Thursday, June 24, 2010

Round and Round We Go

This week has been a little disheartening. Not for anything that has happened to me specifically, and it's not like I can really complain, because whenever something does happen I come through it all right. However, there still has been a lot going on within the tattered confines the mess that I am. Thank God that He is ever mending me.

I've had a couple of troubling thoughts as of late, and I don't really know where to go with them. Should I accept them as definite possibilities? Or perhaps, is it a lack of trust in my provider? I doubt that it is the latter, but still it is a question I ask myself.

I suppose I shouldn't be too surprised.

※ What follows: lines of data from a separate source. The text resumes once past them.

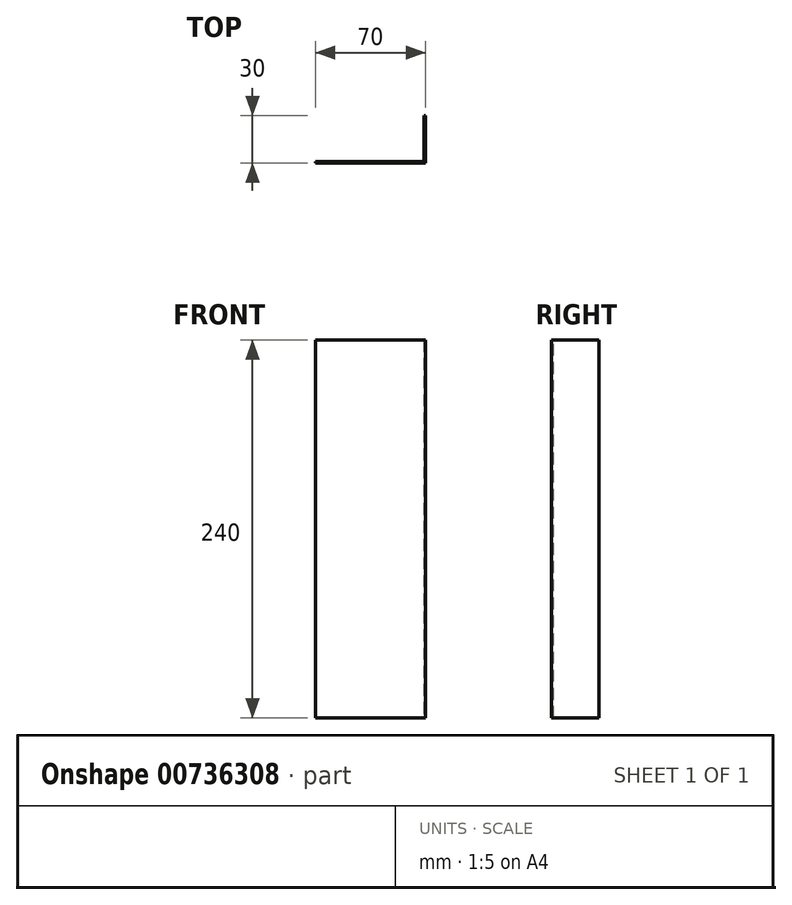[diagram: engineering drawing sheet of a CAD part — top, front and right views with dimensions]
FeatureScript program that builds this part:
annotation { "Feature Type Name" : "Feature", "Feature Type Description" : "" }
export const myFeature = defineFeature(function(context is Context, id is Id, definition is map)
    precondition{}
    {
        {
            var Q0;
            Q0=qCreatedBy(makeId("Front.planeOp"),FACE);
            var sketch = newSketch(context, id + "F0", { "sketchPlane" : qUnion([Q0])});
            skLineSegment(sketch, "E0.bottom", {"start": v(1.3, 0) * mm, "end": v(71.3, 0) * mm});
            skLineSegment(sketch, "E0.top", {"start": v(1.3, 240) * mm, "end": v(71.3, 240) * mm});
            skLineSegment(sketch, "E0.left", {"start": v(1.3, 0) * mm, "end": v(1.3, 240) * mm});
            skLineSegment(sketch, "E0.right", {"start": v(71.3, 0) * mm, "end": v(71.3, 240) * mm});
            skSolve(sketch);
        }
        {
            var Q0;
            Q0 = qSketchRegion(id + "F0", true);
            extrude(context, id + "F1", {"entities" : qUnion([Q0]), "depth" : 1 * mm, "offsetDistance" : 25 * mm});
        }
        {
            var Q0;
            Q0=makeQuery(id+"F1.opExtrude","CAP_FACE",FACE,{"disambiguationData":[OSD([sQuery(id+"F0.wireOp",EDGE,"E0.bottom"),sQuery(id+"F0.wireOp",EDGE,"E0.top"),sQuery(id+"F0.wireOp",EDGE,"E0.left"),sQuery(id+"F0.wireOp",EDGE,"E0.right")])],"isStart":true});
            var sketch = newSketch(context, id + "F2", { "sketchPlane" : qUnion([Q0])});
            skLineSegment(sketch, "E1.bottom", {"start": v(-71.3, 240) * mm, "end": v(-70.3, 240) * mm});
            skLineSegment(sketch, "E1.top", {"start": v(-71.3, 0) * mm, "end": v(-70.3, 0) * mm});
            skLineSegment(sketch, "E1.left", {"start": v(-71.3, 240) * mm, "end": v(-71.3, 0) * mm});
            skLineSegment(sketch, "E1.right", {"start": v(-70.3, 240) * mm, "end": v(-70.3, 0) * mm});
            skSolve(sketch);
        }
        {
            var Q0;
            Q0 = qSketchRegion(id + "F2", true);
            extrude(context, id + "F3", {"entities" : qUnion([Q0]), "operationType" : NewBodyOperationType.ADD, "depth" : 29 * mm, "offsetDistance" : 25 * mm});
        }
    });
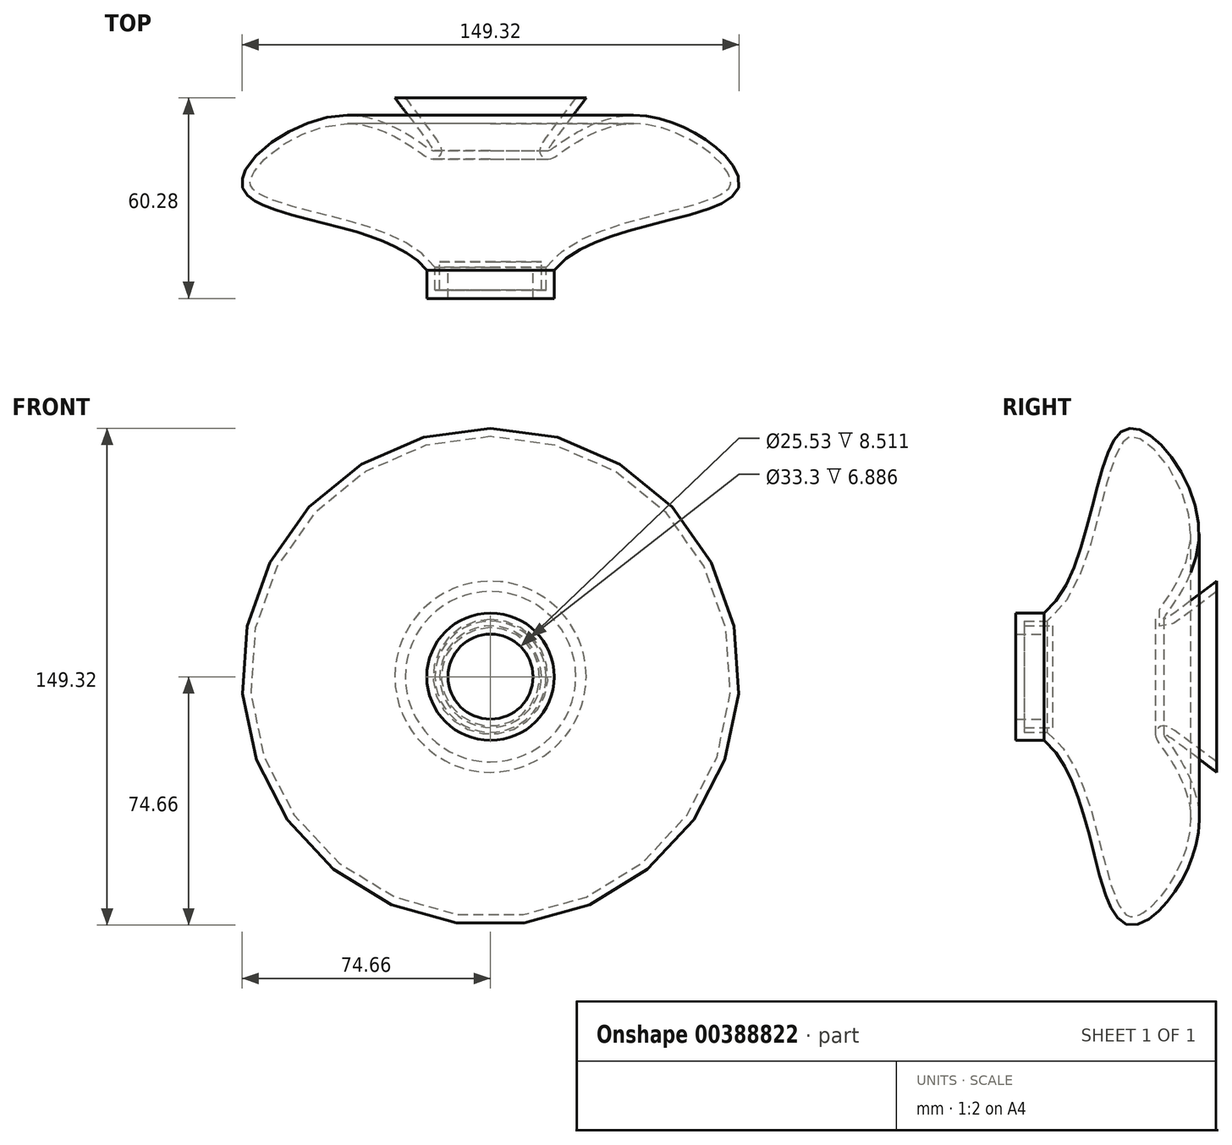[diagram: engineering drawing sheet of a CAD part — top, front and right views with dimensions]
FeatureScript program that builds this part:
annotation { "Feature Type Name" : "Feature", "Feature Type Description" : "" }
export const myFeature = defineFeature(function(context is Context, id is Id, definition is map)
    precondition{}
    {
        {
            var Q0;
            Q0=qCreatedBy(makeId("Top.planeOp"),FACE);
            var sketch = newSketch(context, id + "F0", { "sketchPlane" : qUnion([Q0])});
            skLineSegment(sketch, "E0", {"start": v(0, 0) * mm, "end": v(28.72, 0) * mm});
            skLineSegment(sketch, "E1", {"start": v(0, -51.77) * mm, "end": v(12.77, -51.77) * mm});
            skLineSegment(sketch, "E2", {"start": v(12.77, -51.77) * mm, "end": v(12.77, -60.28) * mm});
            skLineSegment(sketch, "E3", {"start": v(12.77, -60.28) * mm, "end": v(19.15, -60.28) * mm});
            skLineSegment(sketch, "E4", {"start": v(19.15, -60.28) * mm, "end": v(19.15, -51.77) * mm});
            skFitSpline(sketch, "E5", {"points": [v(28.72, 0) * mm, v(17.28, -15.9) * mm, v(42.15, -5.26) * mm, v(74.28, -27.44) * mm, v(19.15, -51.77) * mm], "startDerivative": vector(-74.69, -101.23) * mm, "endDerivative": vector(-108.21, -135.6) * mm});
            skLineSegment(sketch, "E6", {"start": v(0, 0) * mm, "end": v(0, -51.77) * mm});
            skSolve(sketch);
        }
        {
            var Q0;
            Q0=makeQuery(id+"F0.imprint","IMPRINT",FACE,{"disambiguationData":[TD([[makeQuery(id+"F0.imprint","IMPRINT",EDGE,{"derivedFrom":sQuery(id+"F0.wireOp",EDGE,"E0")}),-1.0]])]});
            var Q1;
            Q1=sQuery(id+"F0.wireOp",EDGE,"E6");
            revolve(context, id + "F1", {"entities" : qUnion([Q0]), "axis" : qUnion([Q1]), "revolveType" : RevolveType.FULL});
        }
        {
            var Q0;
            Q0=makeQuery(id+"F1.opRevolve","SWEPT_FACE",FACE,{"disambiguationData":[OSD([sQuery(id+"F0.wireOp",EDGE,"E0")])]});
            shell(context, id + "F2", {"entities" : qUnion([Q0]), "thickness" : 2.5 * mm});
        }
    });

Every story has to have it's peaks and valleys, and every character has to lose something in order to gain something better. I suppose that is where I am at in my story. Just trying to make it through the night so that in the morning I can find that my hope isn't something shallow, but something beautiful, real, and exciting. I know that I'll come through this... I guess I'm just ready for a few happy endings this week, cause honestly, it's been a rough ride these past couple of weeks.

Keep me in your prayers.

Still looking for a job.

Grace and Peace

Monday, June 21, 2010

For Every To there is a Fro...

I find it a little funny that I haven't posted in about a month. I used to post on this thing all the time, but lately I've either had no time to write, or I lose whatever profound (to me) thought I had before I get to jot it down. However, I feel compelled to write, so perhaps you will get something interesting out of it. We shall see.

Today, June 20th, my wife and I celebrated our first year of life together as a married couple. It has been a great first year. So many people say that the first year is the worst, but I am beginning to see that it really just depends on the couple. Of course, that being said, I wonder how I will feel about it when June 20, 2011 comes rolling around. Either way, I can firmly say that I would not ever take the decision back. It's been a wonderful time of growth in my life.

Speaking of which, it seems time has been traveling faster than I want it to (as usual). The fact that it has already been a year is astounding to me, especially when I can still remember the day of our wedding like it occurred yesterday. Within the year I have had my best friend become a father... a very proud father I might add, I've seen his wedding (which occurred before the fatherhood), I've had a friend become engaged to the girl of his dreams, and I've had another friend recently learn that he was going to be a father. All within the year, and it has been a very good year. Truthfully speaking this year hasn't been all rainbows and chocobos, it has had its points in the valley too.

The most notable valley I have encountered would be the loss of my job in May. Although, I do not wish I was still working there, and I have nothing against the job, I have found it incredibly tough to find a job. I have applied to probably around 50 jobs in the past 4 weeks and I have only heard back from one organization. Unfortunately, I was not a good fit for their organization and out of respect I turned down the job offer. So the hunt is back on starting Monday. I guess it's time to try a different tactic. However, what is the use of dwelling on the negative?

Also, though I know many will not read this, I would like to wish all those out there who are fathers a wonderful Father's Day to you. I have great respect for my father, and have learned many things from him during my time as his son. I would not ask for another father despite the mountainous journey we have had during the earlier stages of my life. Still, just as with my mother, I value his advice, his counsel, and of course his presence. I love my family and would do anything for them.